## Passage shown
*** Begin section ***

Often launches do get delayed, and often we have had to air freight some stock in to try and keep to a reasonable launch timeline. That does tend to eat into our product margin, but really, it's primarily a short-term thing, and we think it's better to get the product launched even if we do wear some extra cost to do that. Over time, we do primarily sea freight, which is generally a lot cheaper. By the end of FY 2025, so that's over a three-year horizon, we are launching 76 new products into the Australasian, Australian, New Zealand market. This year, we just signed off an additional NZD 10 million of expenditure on sales and distribution to really support the new product launches. In fact, it's a bit more than that.

In our budget it's about NZD 10.7 million, so almost NZD 11 million. Also too, we are, we've got a new dedicated GP sales force for the Australian market, which we're going to bring in-house, so they are working directly for AFT. Look, that's a bit of a snapshot on our, on our new products. Moving on to page eight, which is our Asian business segment. Sales in Asia grew 26% comparison with last year. What we've been focusing on is the OTC area, where in Singapore, we've taken on ASX-listed McPherson's to assist us with distribution and selling at a local level and to drive those OTC sales.

*** End section ***

## Data
*** Begin section ***

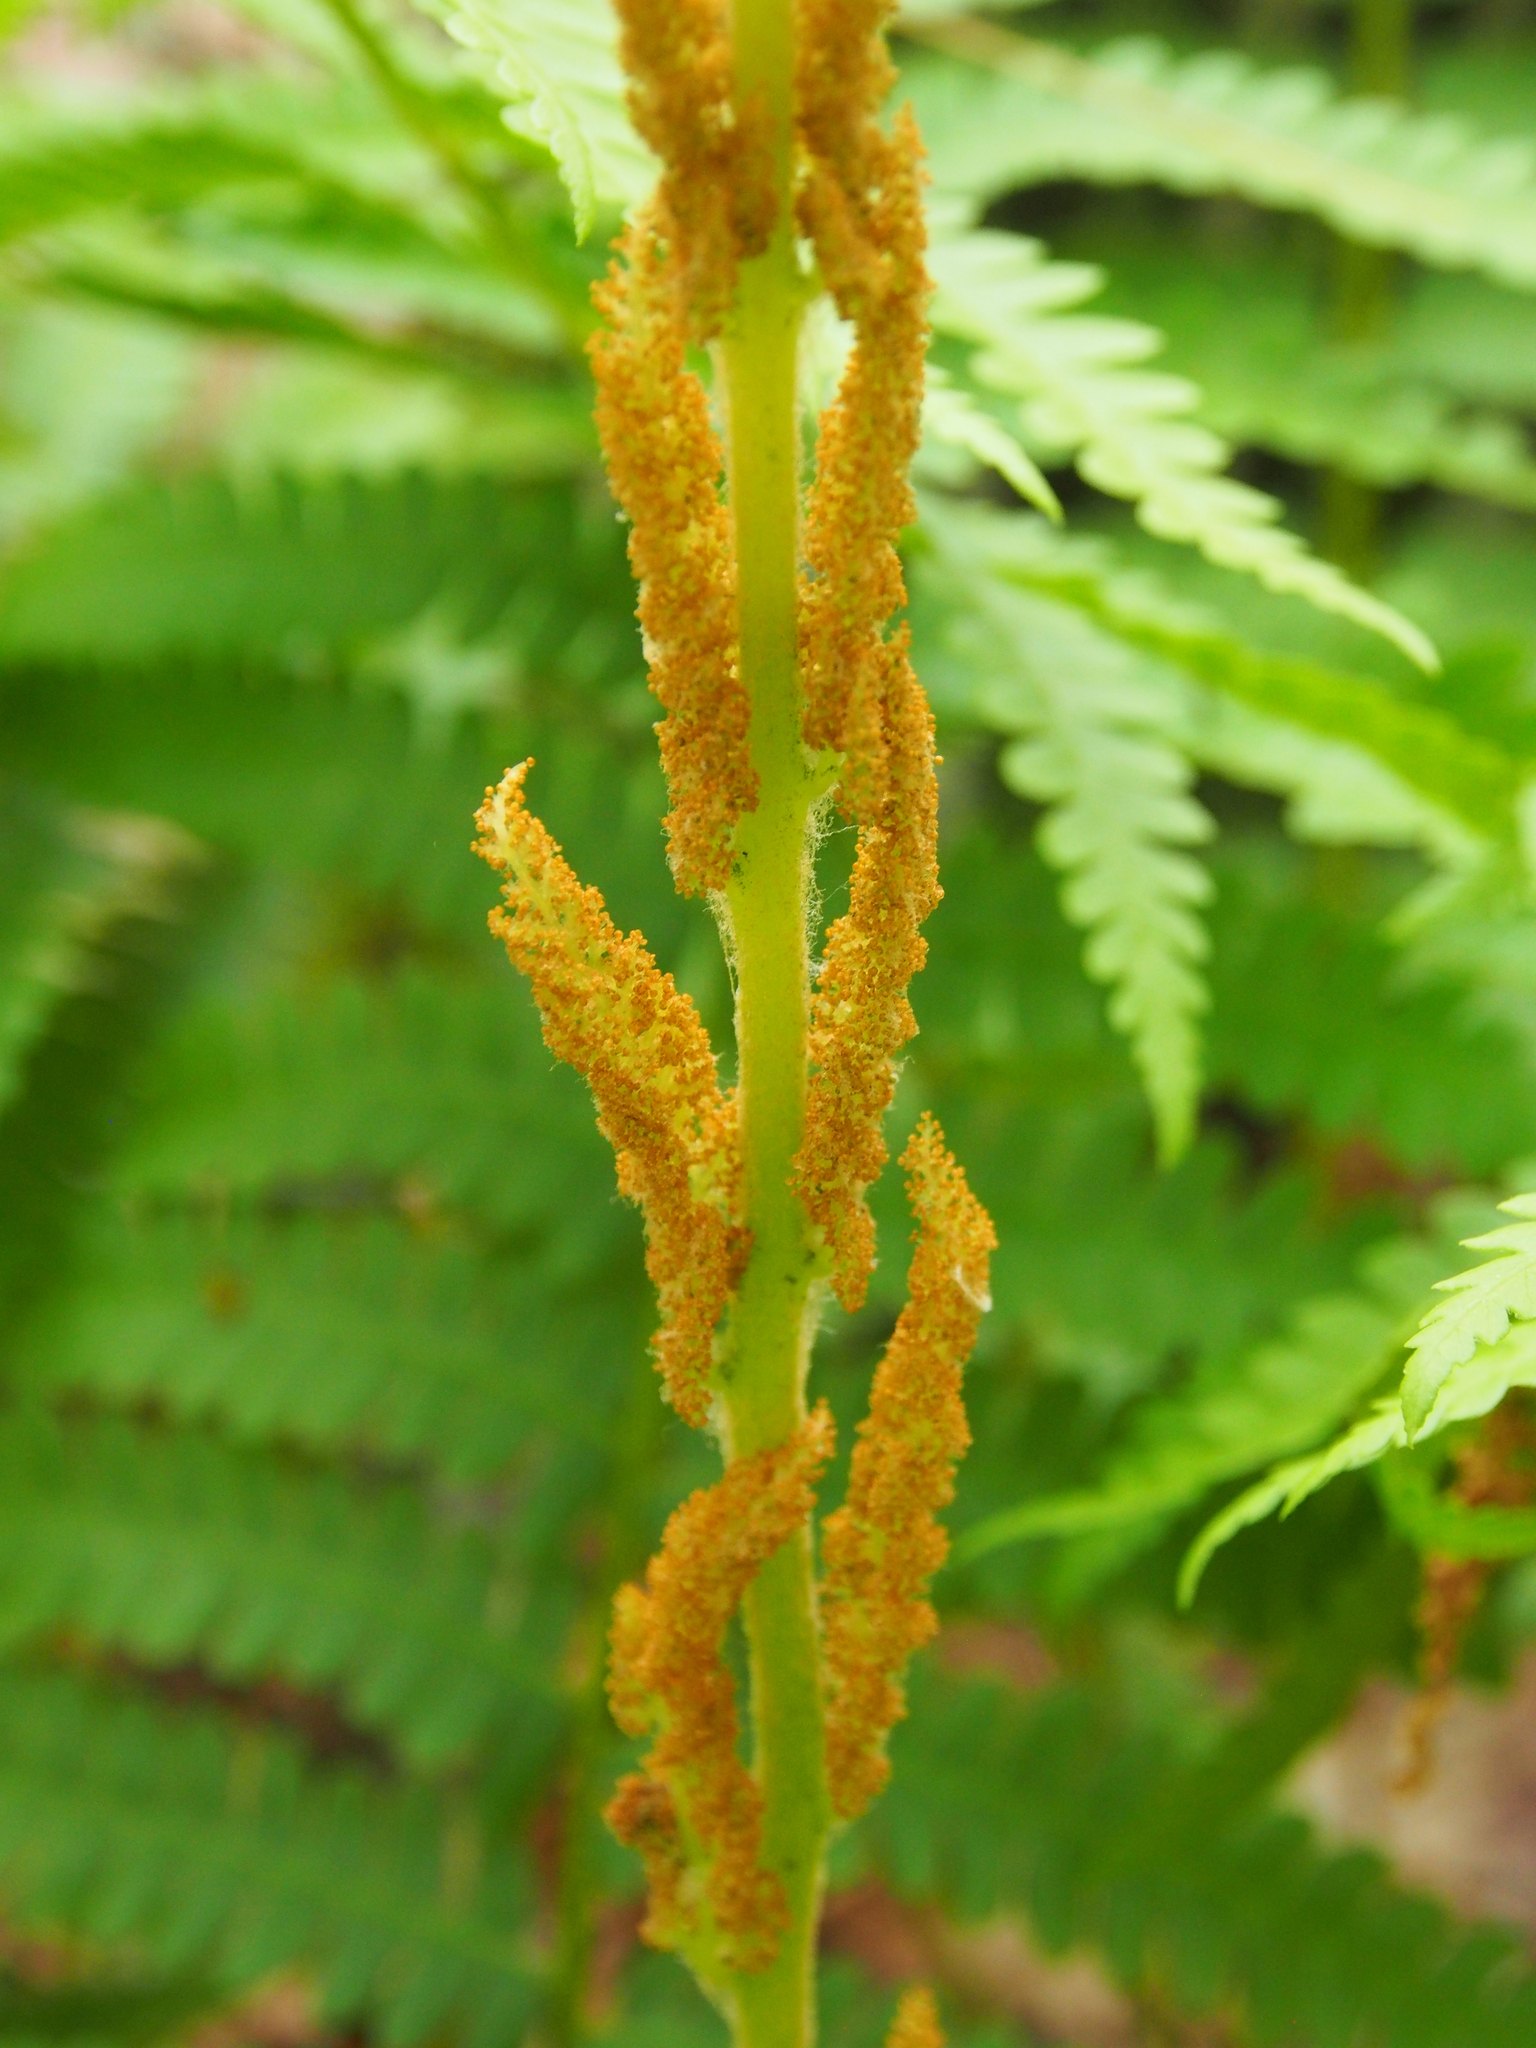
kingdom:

*** End section ***

## Work to be completed
Can you rewrite the passage from "In our budget" up to and including "those OTC sales.", substituting "specialized" for "dedicated"? The material above comes from a separate source, not from the passage.

## Solution to this exercise
In our budget it's about NZD 10.7 million, so almost NZD 11 million. Also too, we are, we've got a new specialized GP sales force for the Australian market, which we're going to bring in-house, so they are working directly for AFT. Look, that's a bit of a snapshot on our, on our new products. Moving on to page eight, which is our Asian business segment. Sales in Asia grew 26% comparison with last year. What we've been focusing on is the OTC area, where in Singapore, we've taken on ASX-listed McPherson's to assist us with distribution and selling at a local level and to drive those OTC sales.